Paul Mark & the Van Dorens release new record Gravity
It doesn’t take much more than the opening bars of “Gravity is Failing” for the audience to get a clue as to what kind of magic Paul Mark & the Van Dorens are bringing to the table in their new record Gravity this season. Steeped in as much old school charm as it is a modern surrealism, Gravity’s first three songs – “Gravity is Failing,” “Forever” and “I Spin When You Grin” – welcome us into a world that is Paul Mark’s and Paul Mark’s alone, but they’re hardly the only identity tracks on this 12-song record. While they’ve been at this game for nearly 30 years, this band shows us that they’ve still got a lot left to say in 2020, and they aren’t going to refrain from giving us a full-color performance here.
“The Next Fight” has a moderate psychedelic tinge to its main harmony, but it’s definitely not the most cerebral song on Gravity. This track segues directly into the haunting instrumental “Coronation” before turning us on to “Con Man VIP,” one of the more freewheeling numbers on the first half of the LP. It’s not the aching ballad that “Friend Gone Astray” is, but despite the difference between these two songs, they sit together in Gravity all too comfortably. Paul Mark & the Van Dorens have reached a point where they don’t have to adhere to a specific premise to illustrate a consistent message, and furthermore, a particular theme in their music, and if that wasn’t obvious before, it definitely is now.
“You Can Take It with You” introduces a country pulse into the mix, and while I don’t think this track is quite the stimulator that the rousing slow song “O T B” is, neither are as profoundly sharp and unforgettable as Paul Mark’s ripping cover of “Heart Full of Soul.” “Heart Full of Soul,” in its original incarnation, had more of an upbeat swing to its groove where this version is painfully pendulous, maximizing tension with every verse Mark croons. It’s reason enough to pick up Gravity this June, and in all honesty, I don’t recall the last time that I was able to say that about a cover song featured on any original LP, regardless of who the artist was.
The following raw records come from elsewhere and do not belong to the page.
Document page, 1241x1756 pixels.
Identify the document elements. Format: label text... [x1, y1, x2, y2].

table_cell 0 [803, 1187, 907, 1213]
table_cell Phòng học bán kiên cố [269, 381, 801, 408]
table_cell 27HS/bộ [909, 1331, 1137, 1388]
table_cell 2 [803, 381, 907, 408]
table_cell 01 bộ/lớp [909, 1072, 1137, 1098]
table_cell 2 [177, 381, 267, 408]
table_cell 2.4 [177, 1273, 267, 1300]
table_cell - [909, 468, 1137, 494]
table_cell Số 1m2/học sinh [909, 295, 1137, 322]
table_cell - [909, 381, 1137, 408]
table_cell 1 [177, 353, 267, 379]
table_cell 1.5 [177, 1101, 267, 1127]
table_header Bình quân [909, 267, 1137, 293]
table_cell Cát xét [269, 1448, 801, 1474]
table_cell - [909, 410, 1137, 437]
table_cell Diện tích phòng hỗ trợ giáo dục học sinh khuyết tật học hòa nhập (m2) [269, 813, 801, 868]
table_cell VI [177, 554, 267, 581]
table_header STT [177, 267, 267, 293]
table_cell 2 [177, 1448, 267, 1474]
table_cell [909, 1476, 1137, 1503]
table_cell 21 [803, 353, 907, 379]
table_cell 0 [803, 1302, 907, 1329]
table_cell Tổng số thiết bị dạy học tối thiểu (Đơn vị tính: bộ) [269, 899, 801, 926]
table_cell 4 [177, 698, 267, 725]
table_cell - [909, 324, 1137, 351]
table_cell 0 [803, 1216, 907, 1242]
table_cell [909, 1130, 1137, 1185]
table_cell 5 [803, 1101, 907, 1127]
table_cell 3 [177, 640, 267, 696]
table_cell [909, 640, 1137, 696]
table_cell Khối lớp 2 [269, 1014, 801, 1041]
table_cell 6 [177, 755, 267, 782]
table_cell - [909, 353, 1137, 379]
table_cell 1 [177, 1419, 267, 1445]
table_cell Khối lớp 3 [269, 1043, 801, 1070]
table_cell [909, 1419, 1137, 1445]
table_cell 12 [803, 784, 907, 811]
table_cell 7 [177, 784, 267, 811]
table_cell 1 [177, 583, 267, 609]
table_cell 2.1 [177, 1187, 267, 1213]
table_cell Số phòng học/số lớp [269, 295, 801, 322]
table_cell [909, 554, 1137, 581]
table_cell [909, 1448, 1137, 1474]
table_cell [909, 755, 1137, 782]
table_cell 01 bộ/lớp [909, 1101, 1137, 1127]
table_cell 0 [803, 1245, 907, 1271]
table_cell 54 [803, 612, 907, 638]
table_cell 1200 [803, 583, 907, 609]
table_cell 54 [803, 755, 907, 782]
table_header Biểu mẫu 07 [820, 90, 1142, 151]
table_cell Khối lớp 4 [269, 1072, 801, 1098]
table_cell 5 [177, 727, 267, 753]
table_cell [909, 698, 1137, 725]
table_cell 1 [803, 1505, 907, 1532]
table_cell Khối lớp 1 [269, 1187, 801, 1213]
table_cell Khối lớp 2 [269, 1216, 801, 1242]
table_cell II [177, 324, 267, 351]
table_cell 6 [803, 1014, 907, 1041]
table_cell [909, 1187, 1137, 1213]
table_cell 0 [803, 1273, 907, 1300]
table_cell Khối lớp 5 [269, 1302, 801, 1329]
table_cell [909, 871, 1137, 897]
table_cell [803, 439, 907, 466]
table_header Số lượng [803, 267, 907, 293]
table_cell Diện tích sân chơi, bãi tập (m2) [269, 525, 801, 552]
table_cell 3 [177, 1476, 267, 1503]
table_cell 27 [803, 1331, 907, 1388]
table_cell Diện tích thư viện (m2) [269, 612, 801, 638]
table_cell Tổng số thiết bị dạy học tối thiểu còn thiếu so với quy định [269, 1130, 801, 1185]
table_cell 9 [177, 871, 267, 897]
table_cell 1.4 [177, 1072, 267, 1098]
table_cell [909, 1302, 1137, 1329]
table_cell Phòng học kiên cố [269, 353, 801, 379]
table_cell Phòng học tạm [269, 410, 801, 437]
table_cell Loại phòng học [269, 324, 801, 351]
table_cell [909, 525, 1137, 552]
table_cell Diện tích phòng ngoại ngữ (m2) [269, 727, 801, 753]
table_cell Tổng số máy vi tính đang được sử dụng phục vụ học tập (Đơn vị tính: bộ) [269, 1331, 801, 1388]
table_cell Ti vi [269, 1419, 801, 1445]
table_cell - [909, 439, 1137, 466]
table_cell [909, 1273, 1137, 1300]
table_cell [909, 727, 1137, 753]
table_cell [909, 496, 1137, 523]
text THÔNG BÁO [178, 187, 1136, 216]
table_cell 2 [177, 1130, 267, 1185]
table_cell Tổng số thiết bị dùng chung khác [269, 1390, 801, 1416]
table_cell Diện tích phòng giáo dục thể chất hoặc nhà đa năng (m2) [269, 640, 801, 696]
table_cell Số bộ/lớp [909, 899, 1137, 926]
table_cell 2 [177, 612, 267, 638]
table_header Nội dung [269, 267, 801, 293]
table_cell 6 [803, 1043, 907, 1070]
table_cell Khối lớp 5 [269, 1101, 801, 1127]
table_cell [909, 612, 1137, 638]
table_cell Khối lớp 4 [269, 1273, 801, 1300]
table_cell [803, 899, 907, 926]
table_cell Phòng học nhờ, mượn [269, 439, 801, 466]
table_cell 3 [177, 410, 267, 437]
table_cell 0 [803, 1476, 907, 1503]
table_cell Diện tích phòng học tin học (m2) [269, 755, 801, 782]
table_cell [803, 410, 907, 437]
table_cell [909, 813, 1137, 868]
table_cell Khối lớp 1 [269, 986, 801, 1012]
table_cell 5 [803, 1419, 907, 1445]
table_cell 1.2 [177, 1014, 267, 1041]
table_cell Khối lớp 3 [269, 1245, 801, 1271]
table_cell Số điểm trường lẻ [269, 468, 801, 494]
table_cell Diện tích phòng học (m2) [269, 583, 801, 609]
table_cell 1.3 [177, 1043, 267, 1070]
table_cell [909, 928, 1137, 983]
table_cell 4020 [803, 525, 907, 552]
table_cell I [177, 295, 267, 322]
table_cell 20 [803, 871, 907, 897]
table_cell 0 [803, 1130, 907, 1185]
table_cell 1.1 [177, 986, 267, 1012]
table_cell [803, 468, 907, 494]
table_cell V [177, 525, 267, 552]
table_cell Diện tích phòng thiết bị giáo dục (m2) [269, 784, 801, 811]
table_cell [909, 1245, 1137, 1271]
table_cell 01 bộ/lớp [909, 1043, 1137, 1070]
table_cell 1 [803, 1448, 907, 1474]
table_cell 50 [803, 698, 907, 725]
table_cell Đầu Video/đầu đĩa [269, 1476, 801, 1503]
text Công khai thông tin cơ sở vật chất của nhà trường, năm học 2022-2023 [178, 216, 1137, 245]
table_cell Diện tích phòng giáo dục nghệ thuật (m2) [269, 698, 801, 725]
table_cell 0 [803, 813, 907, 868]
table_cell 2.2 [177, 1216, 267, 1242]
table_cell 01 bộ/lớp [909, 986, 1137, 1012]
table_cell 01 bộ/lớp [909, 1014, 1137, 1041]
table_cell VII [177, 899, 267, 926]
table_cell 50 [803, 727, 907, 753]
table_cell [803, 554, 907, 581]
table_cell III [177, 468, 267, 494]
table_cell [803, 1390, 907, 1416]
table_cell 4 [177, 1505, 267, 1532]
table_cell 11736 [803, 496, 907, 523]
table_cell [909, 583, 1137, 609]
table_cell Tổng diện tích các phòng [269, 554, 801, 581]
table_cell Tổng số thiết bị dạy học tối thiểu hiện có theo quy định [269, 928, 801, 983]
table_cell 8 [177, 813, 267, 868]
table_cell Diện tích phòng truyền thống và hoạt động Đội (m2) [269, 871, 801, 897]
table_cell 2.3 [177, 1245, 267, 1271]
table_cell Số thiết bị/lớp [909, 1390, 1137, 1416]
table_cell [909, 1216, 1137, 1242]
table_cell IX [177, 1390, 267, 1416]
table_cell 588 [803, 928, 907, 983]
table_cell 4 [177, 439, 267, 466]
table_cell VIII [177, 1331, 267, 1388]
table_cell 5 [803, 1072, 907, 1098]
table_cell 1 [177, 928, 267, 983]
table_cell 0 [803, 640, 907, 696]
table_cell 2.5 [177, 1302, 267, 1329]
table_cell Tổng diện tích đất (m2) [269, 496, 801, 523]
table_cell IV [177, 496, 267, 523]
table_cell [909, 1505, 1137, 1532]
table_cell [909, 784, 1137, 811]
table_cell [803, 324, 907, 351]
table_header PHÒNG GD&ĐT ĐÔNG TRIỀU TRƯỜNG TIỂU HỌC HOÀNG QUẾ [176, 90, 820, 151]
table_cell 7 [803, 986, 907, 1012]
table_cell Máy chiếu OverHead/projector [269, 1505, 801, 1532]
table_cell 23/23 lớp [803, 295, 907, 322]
I-TUNES: https://music.apple.com/us/artist/paul-mark-the-van-dorens/66520692
We cross the finish line with Gravity in the retrospective “Waiting Round for You” and “December at the P.O.” (a track that reminds me of the Blue Valentine staple “Christmas Card from a Hooker in Minneapolis” every time I hear it without fail), there isn’t a sense of unfinished business as there has been with a lot of new content out of the east coast underground lately. Paul Mark & the Van Dorens sound entirely at peace with the statements they’ve made, and in the last few moments this LP has to share, it feels like we’re witnessing a setting sun over a hazy urban skyline. There are a lot of really moving indie releases coming out of the woodwork right now, but to put it as simply as I can, not many have the kind of heart that this latest work from Paul Mark does.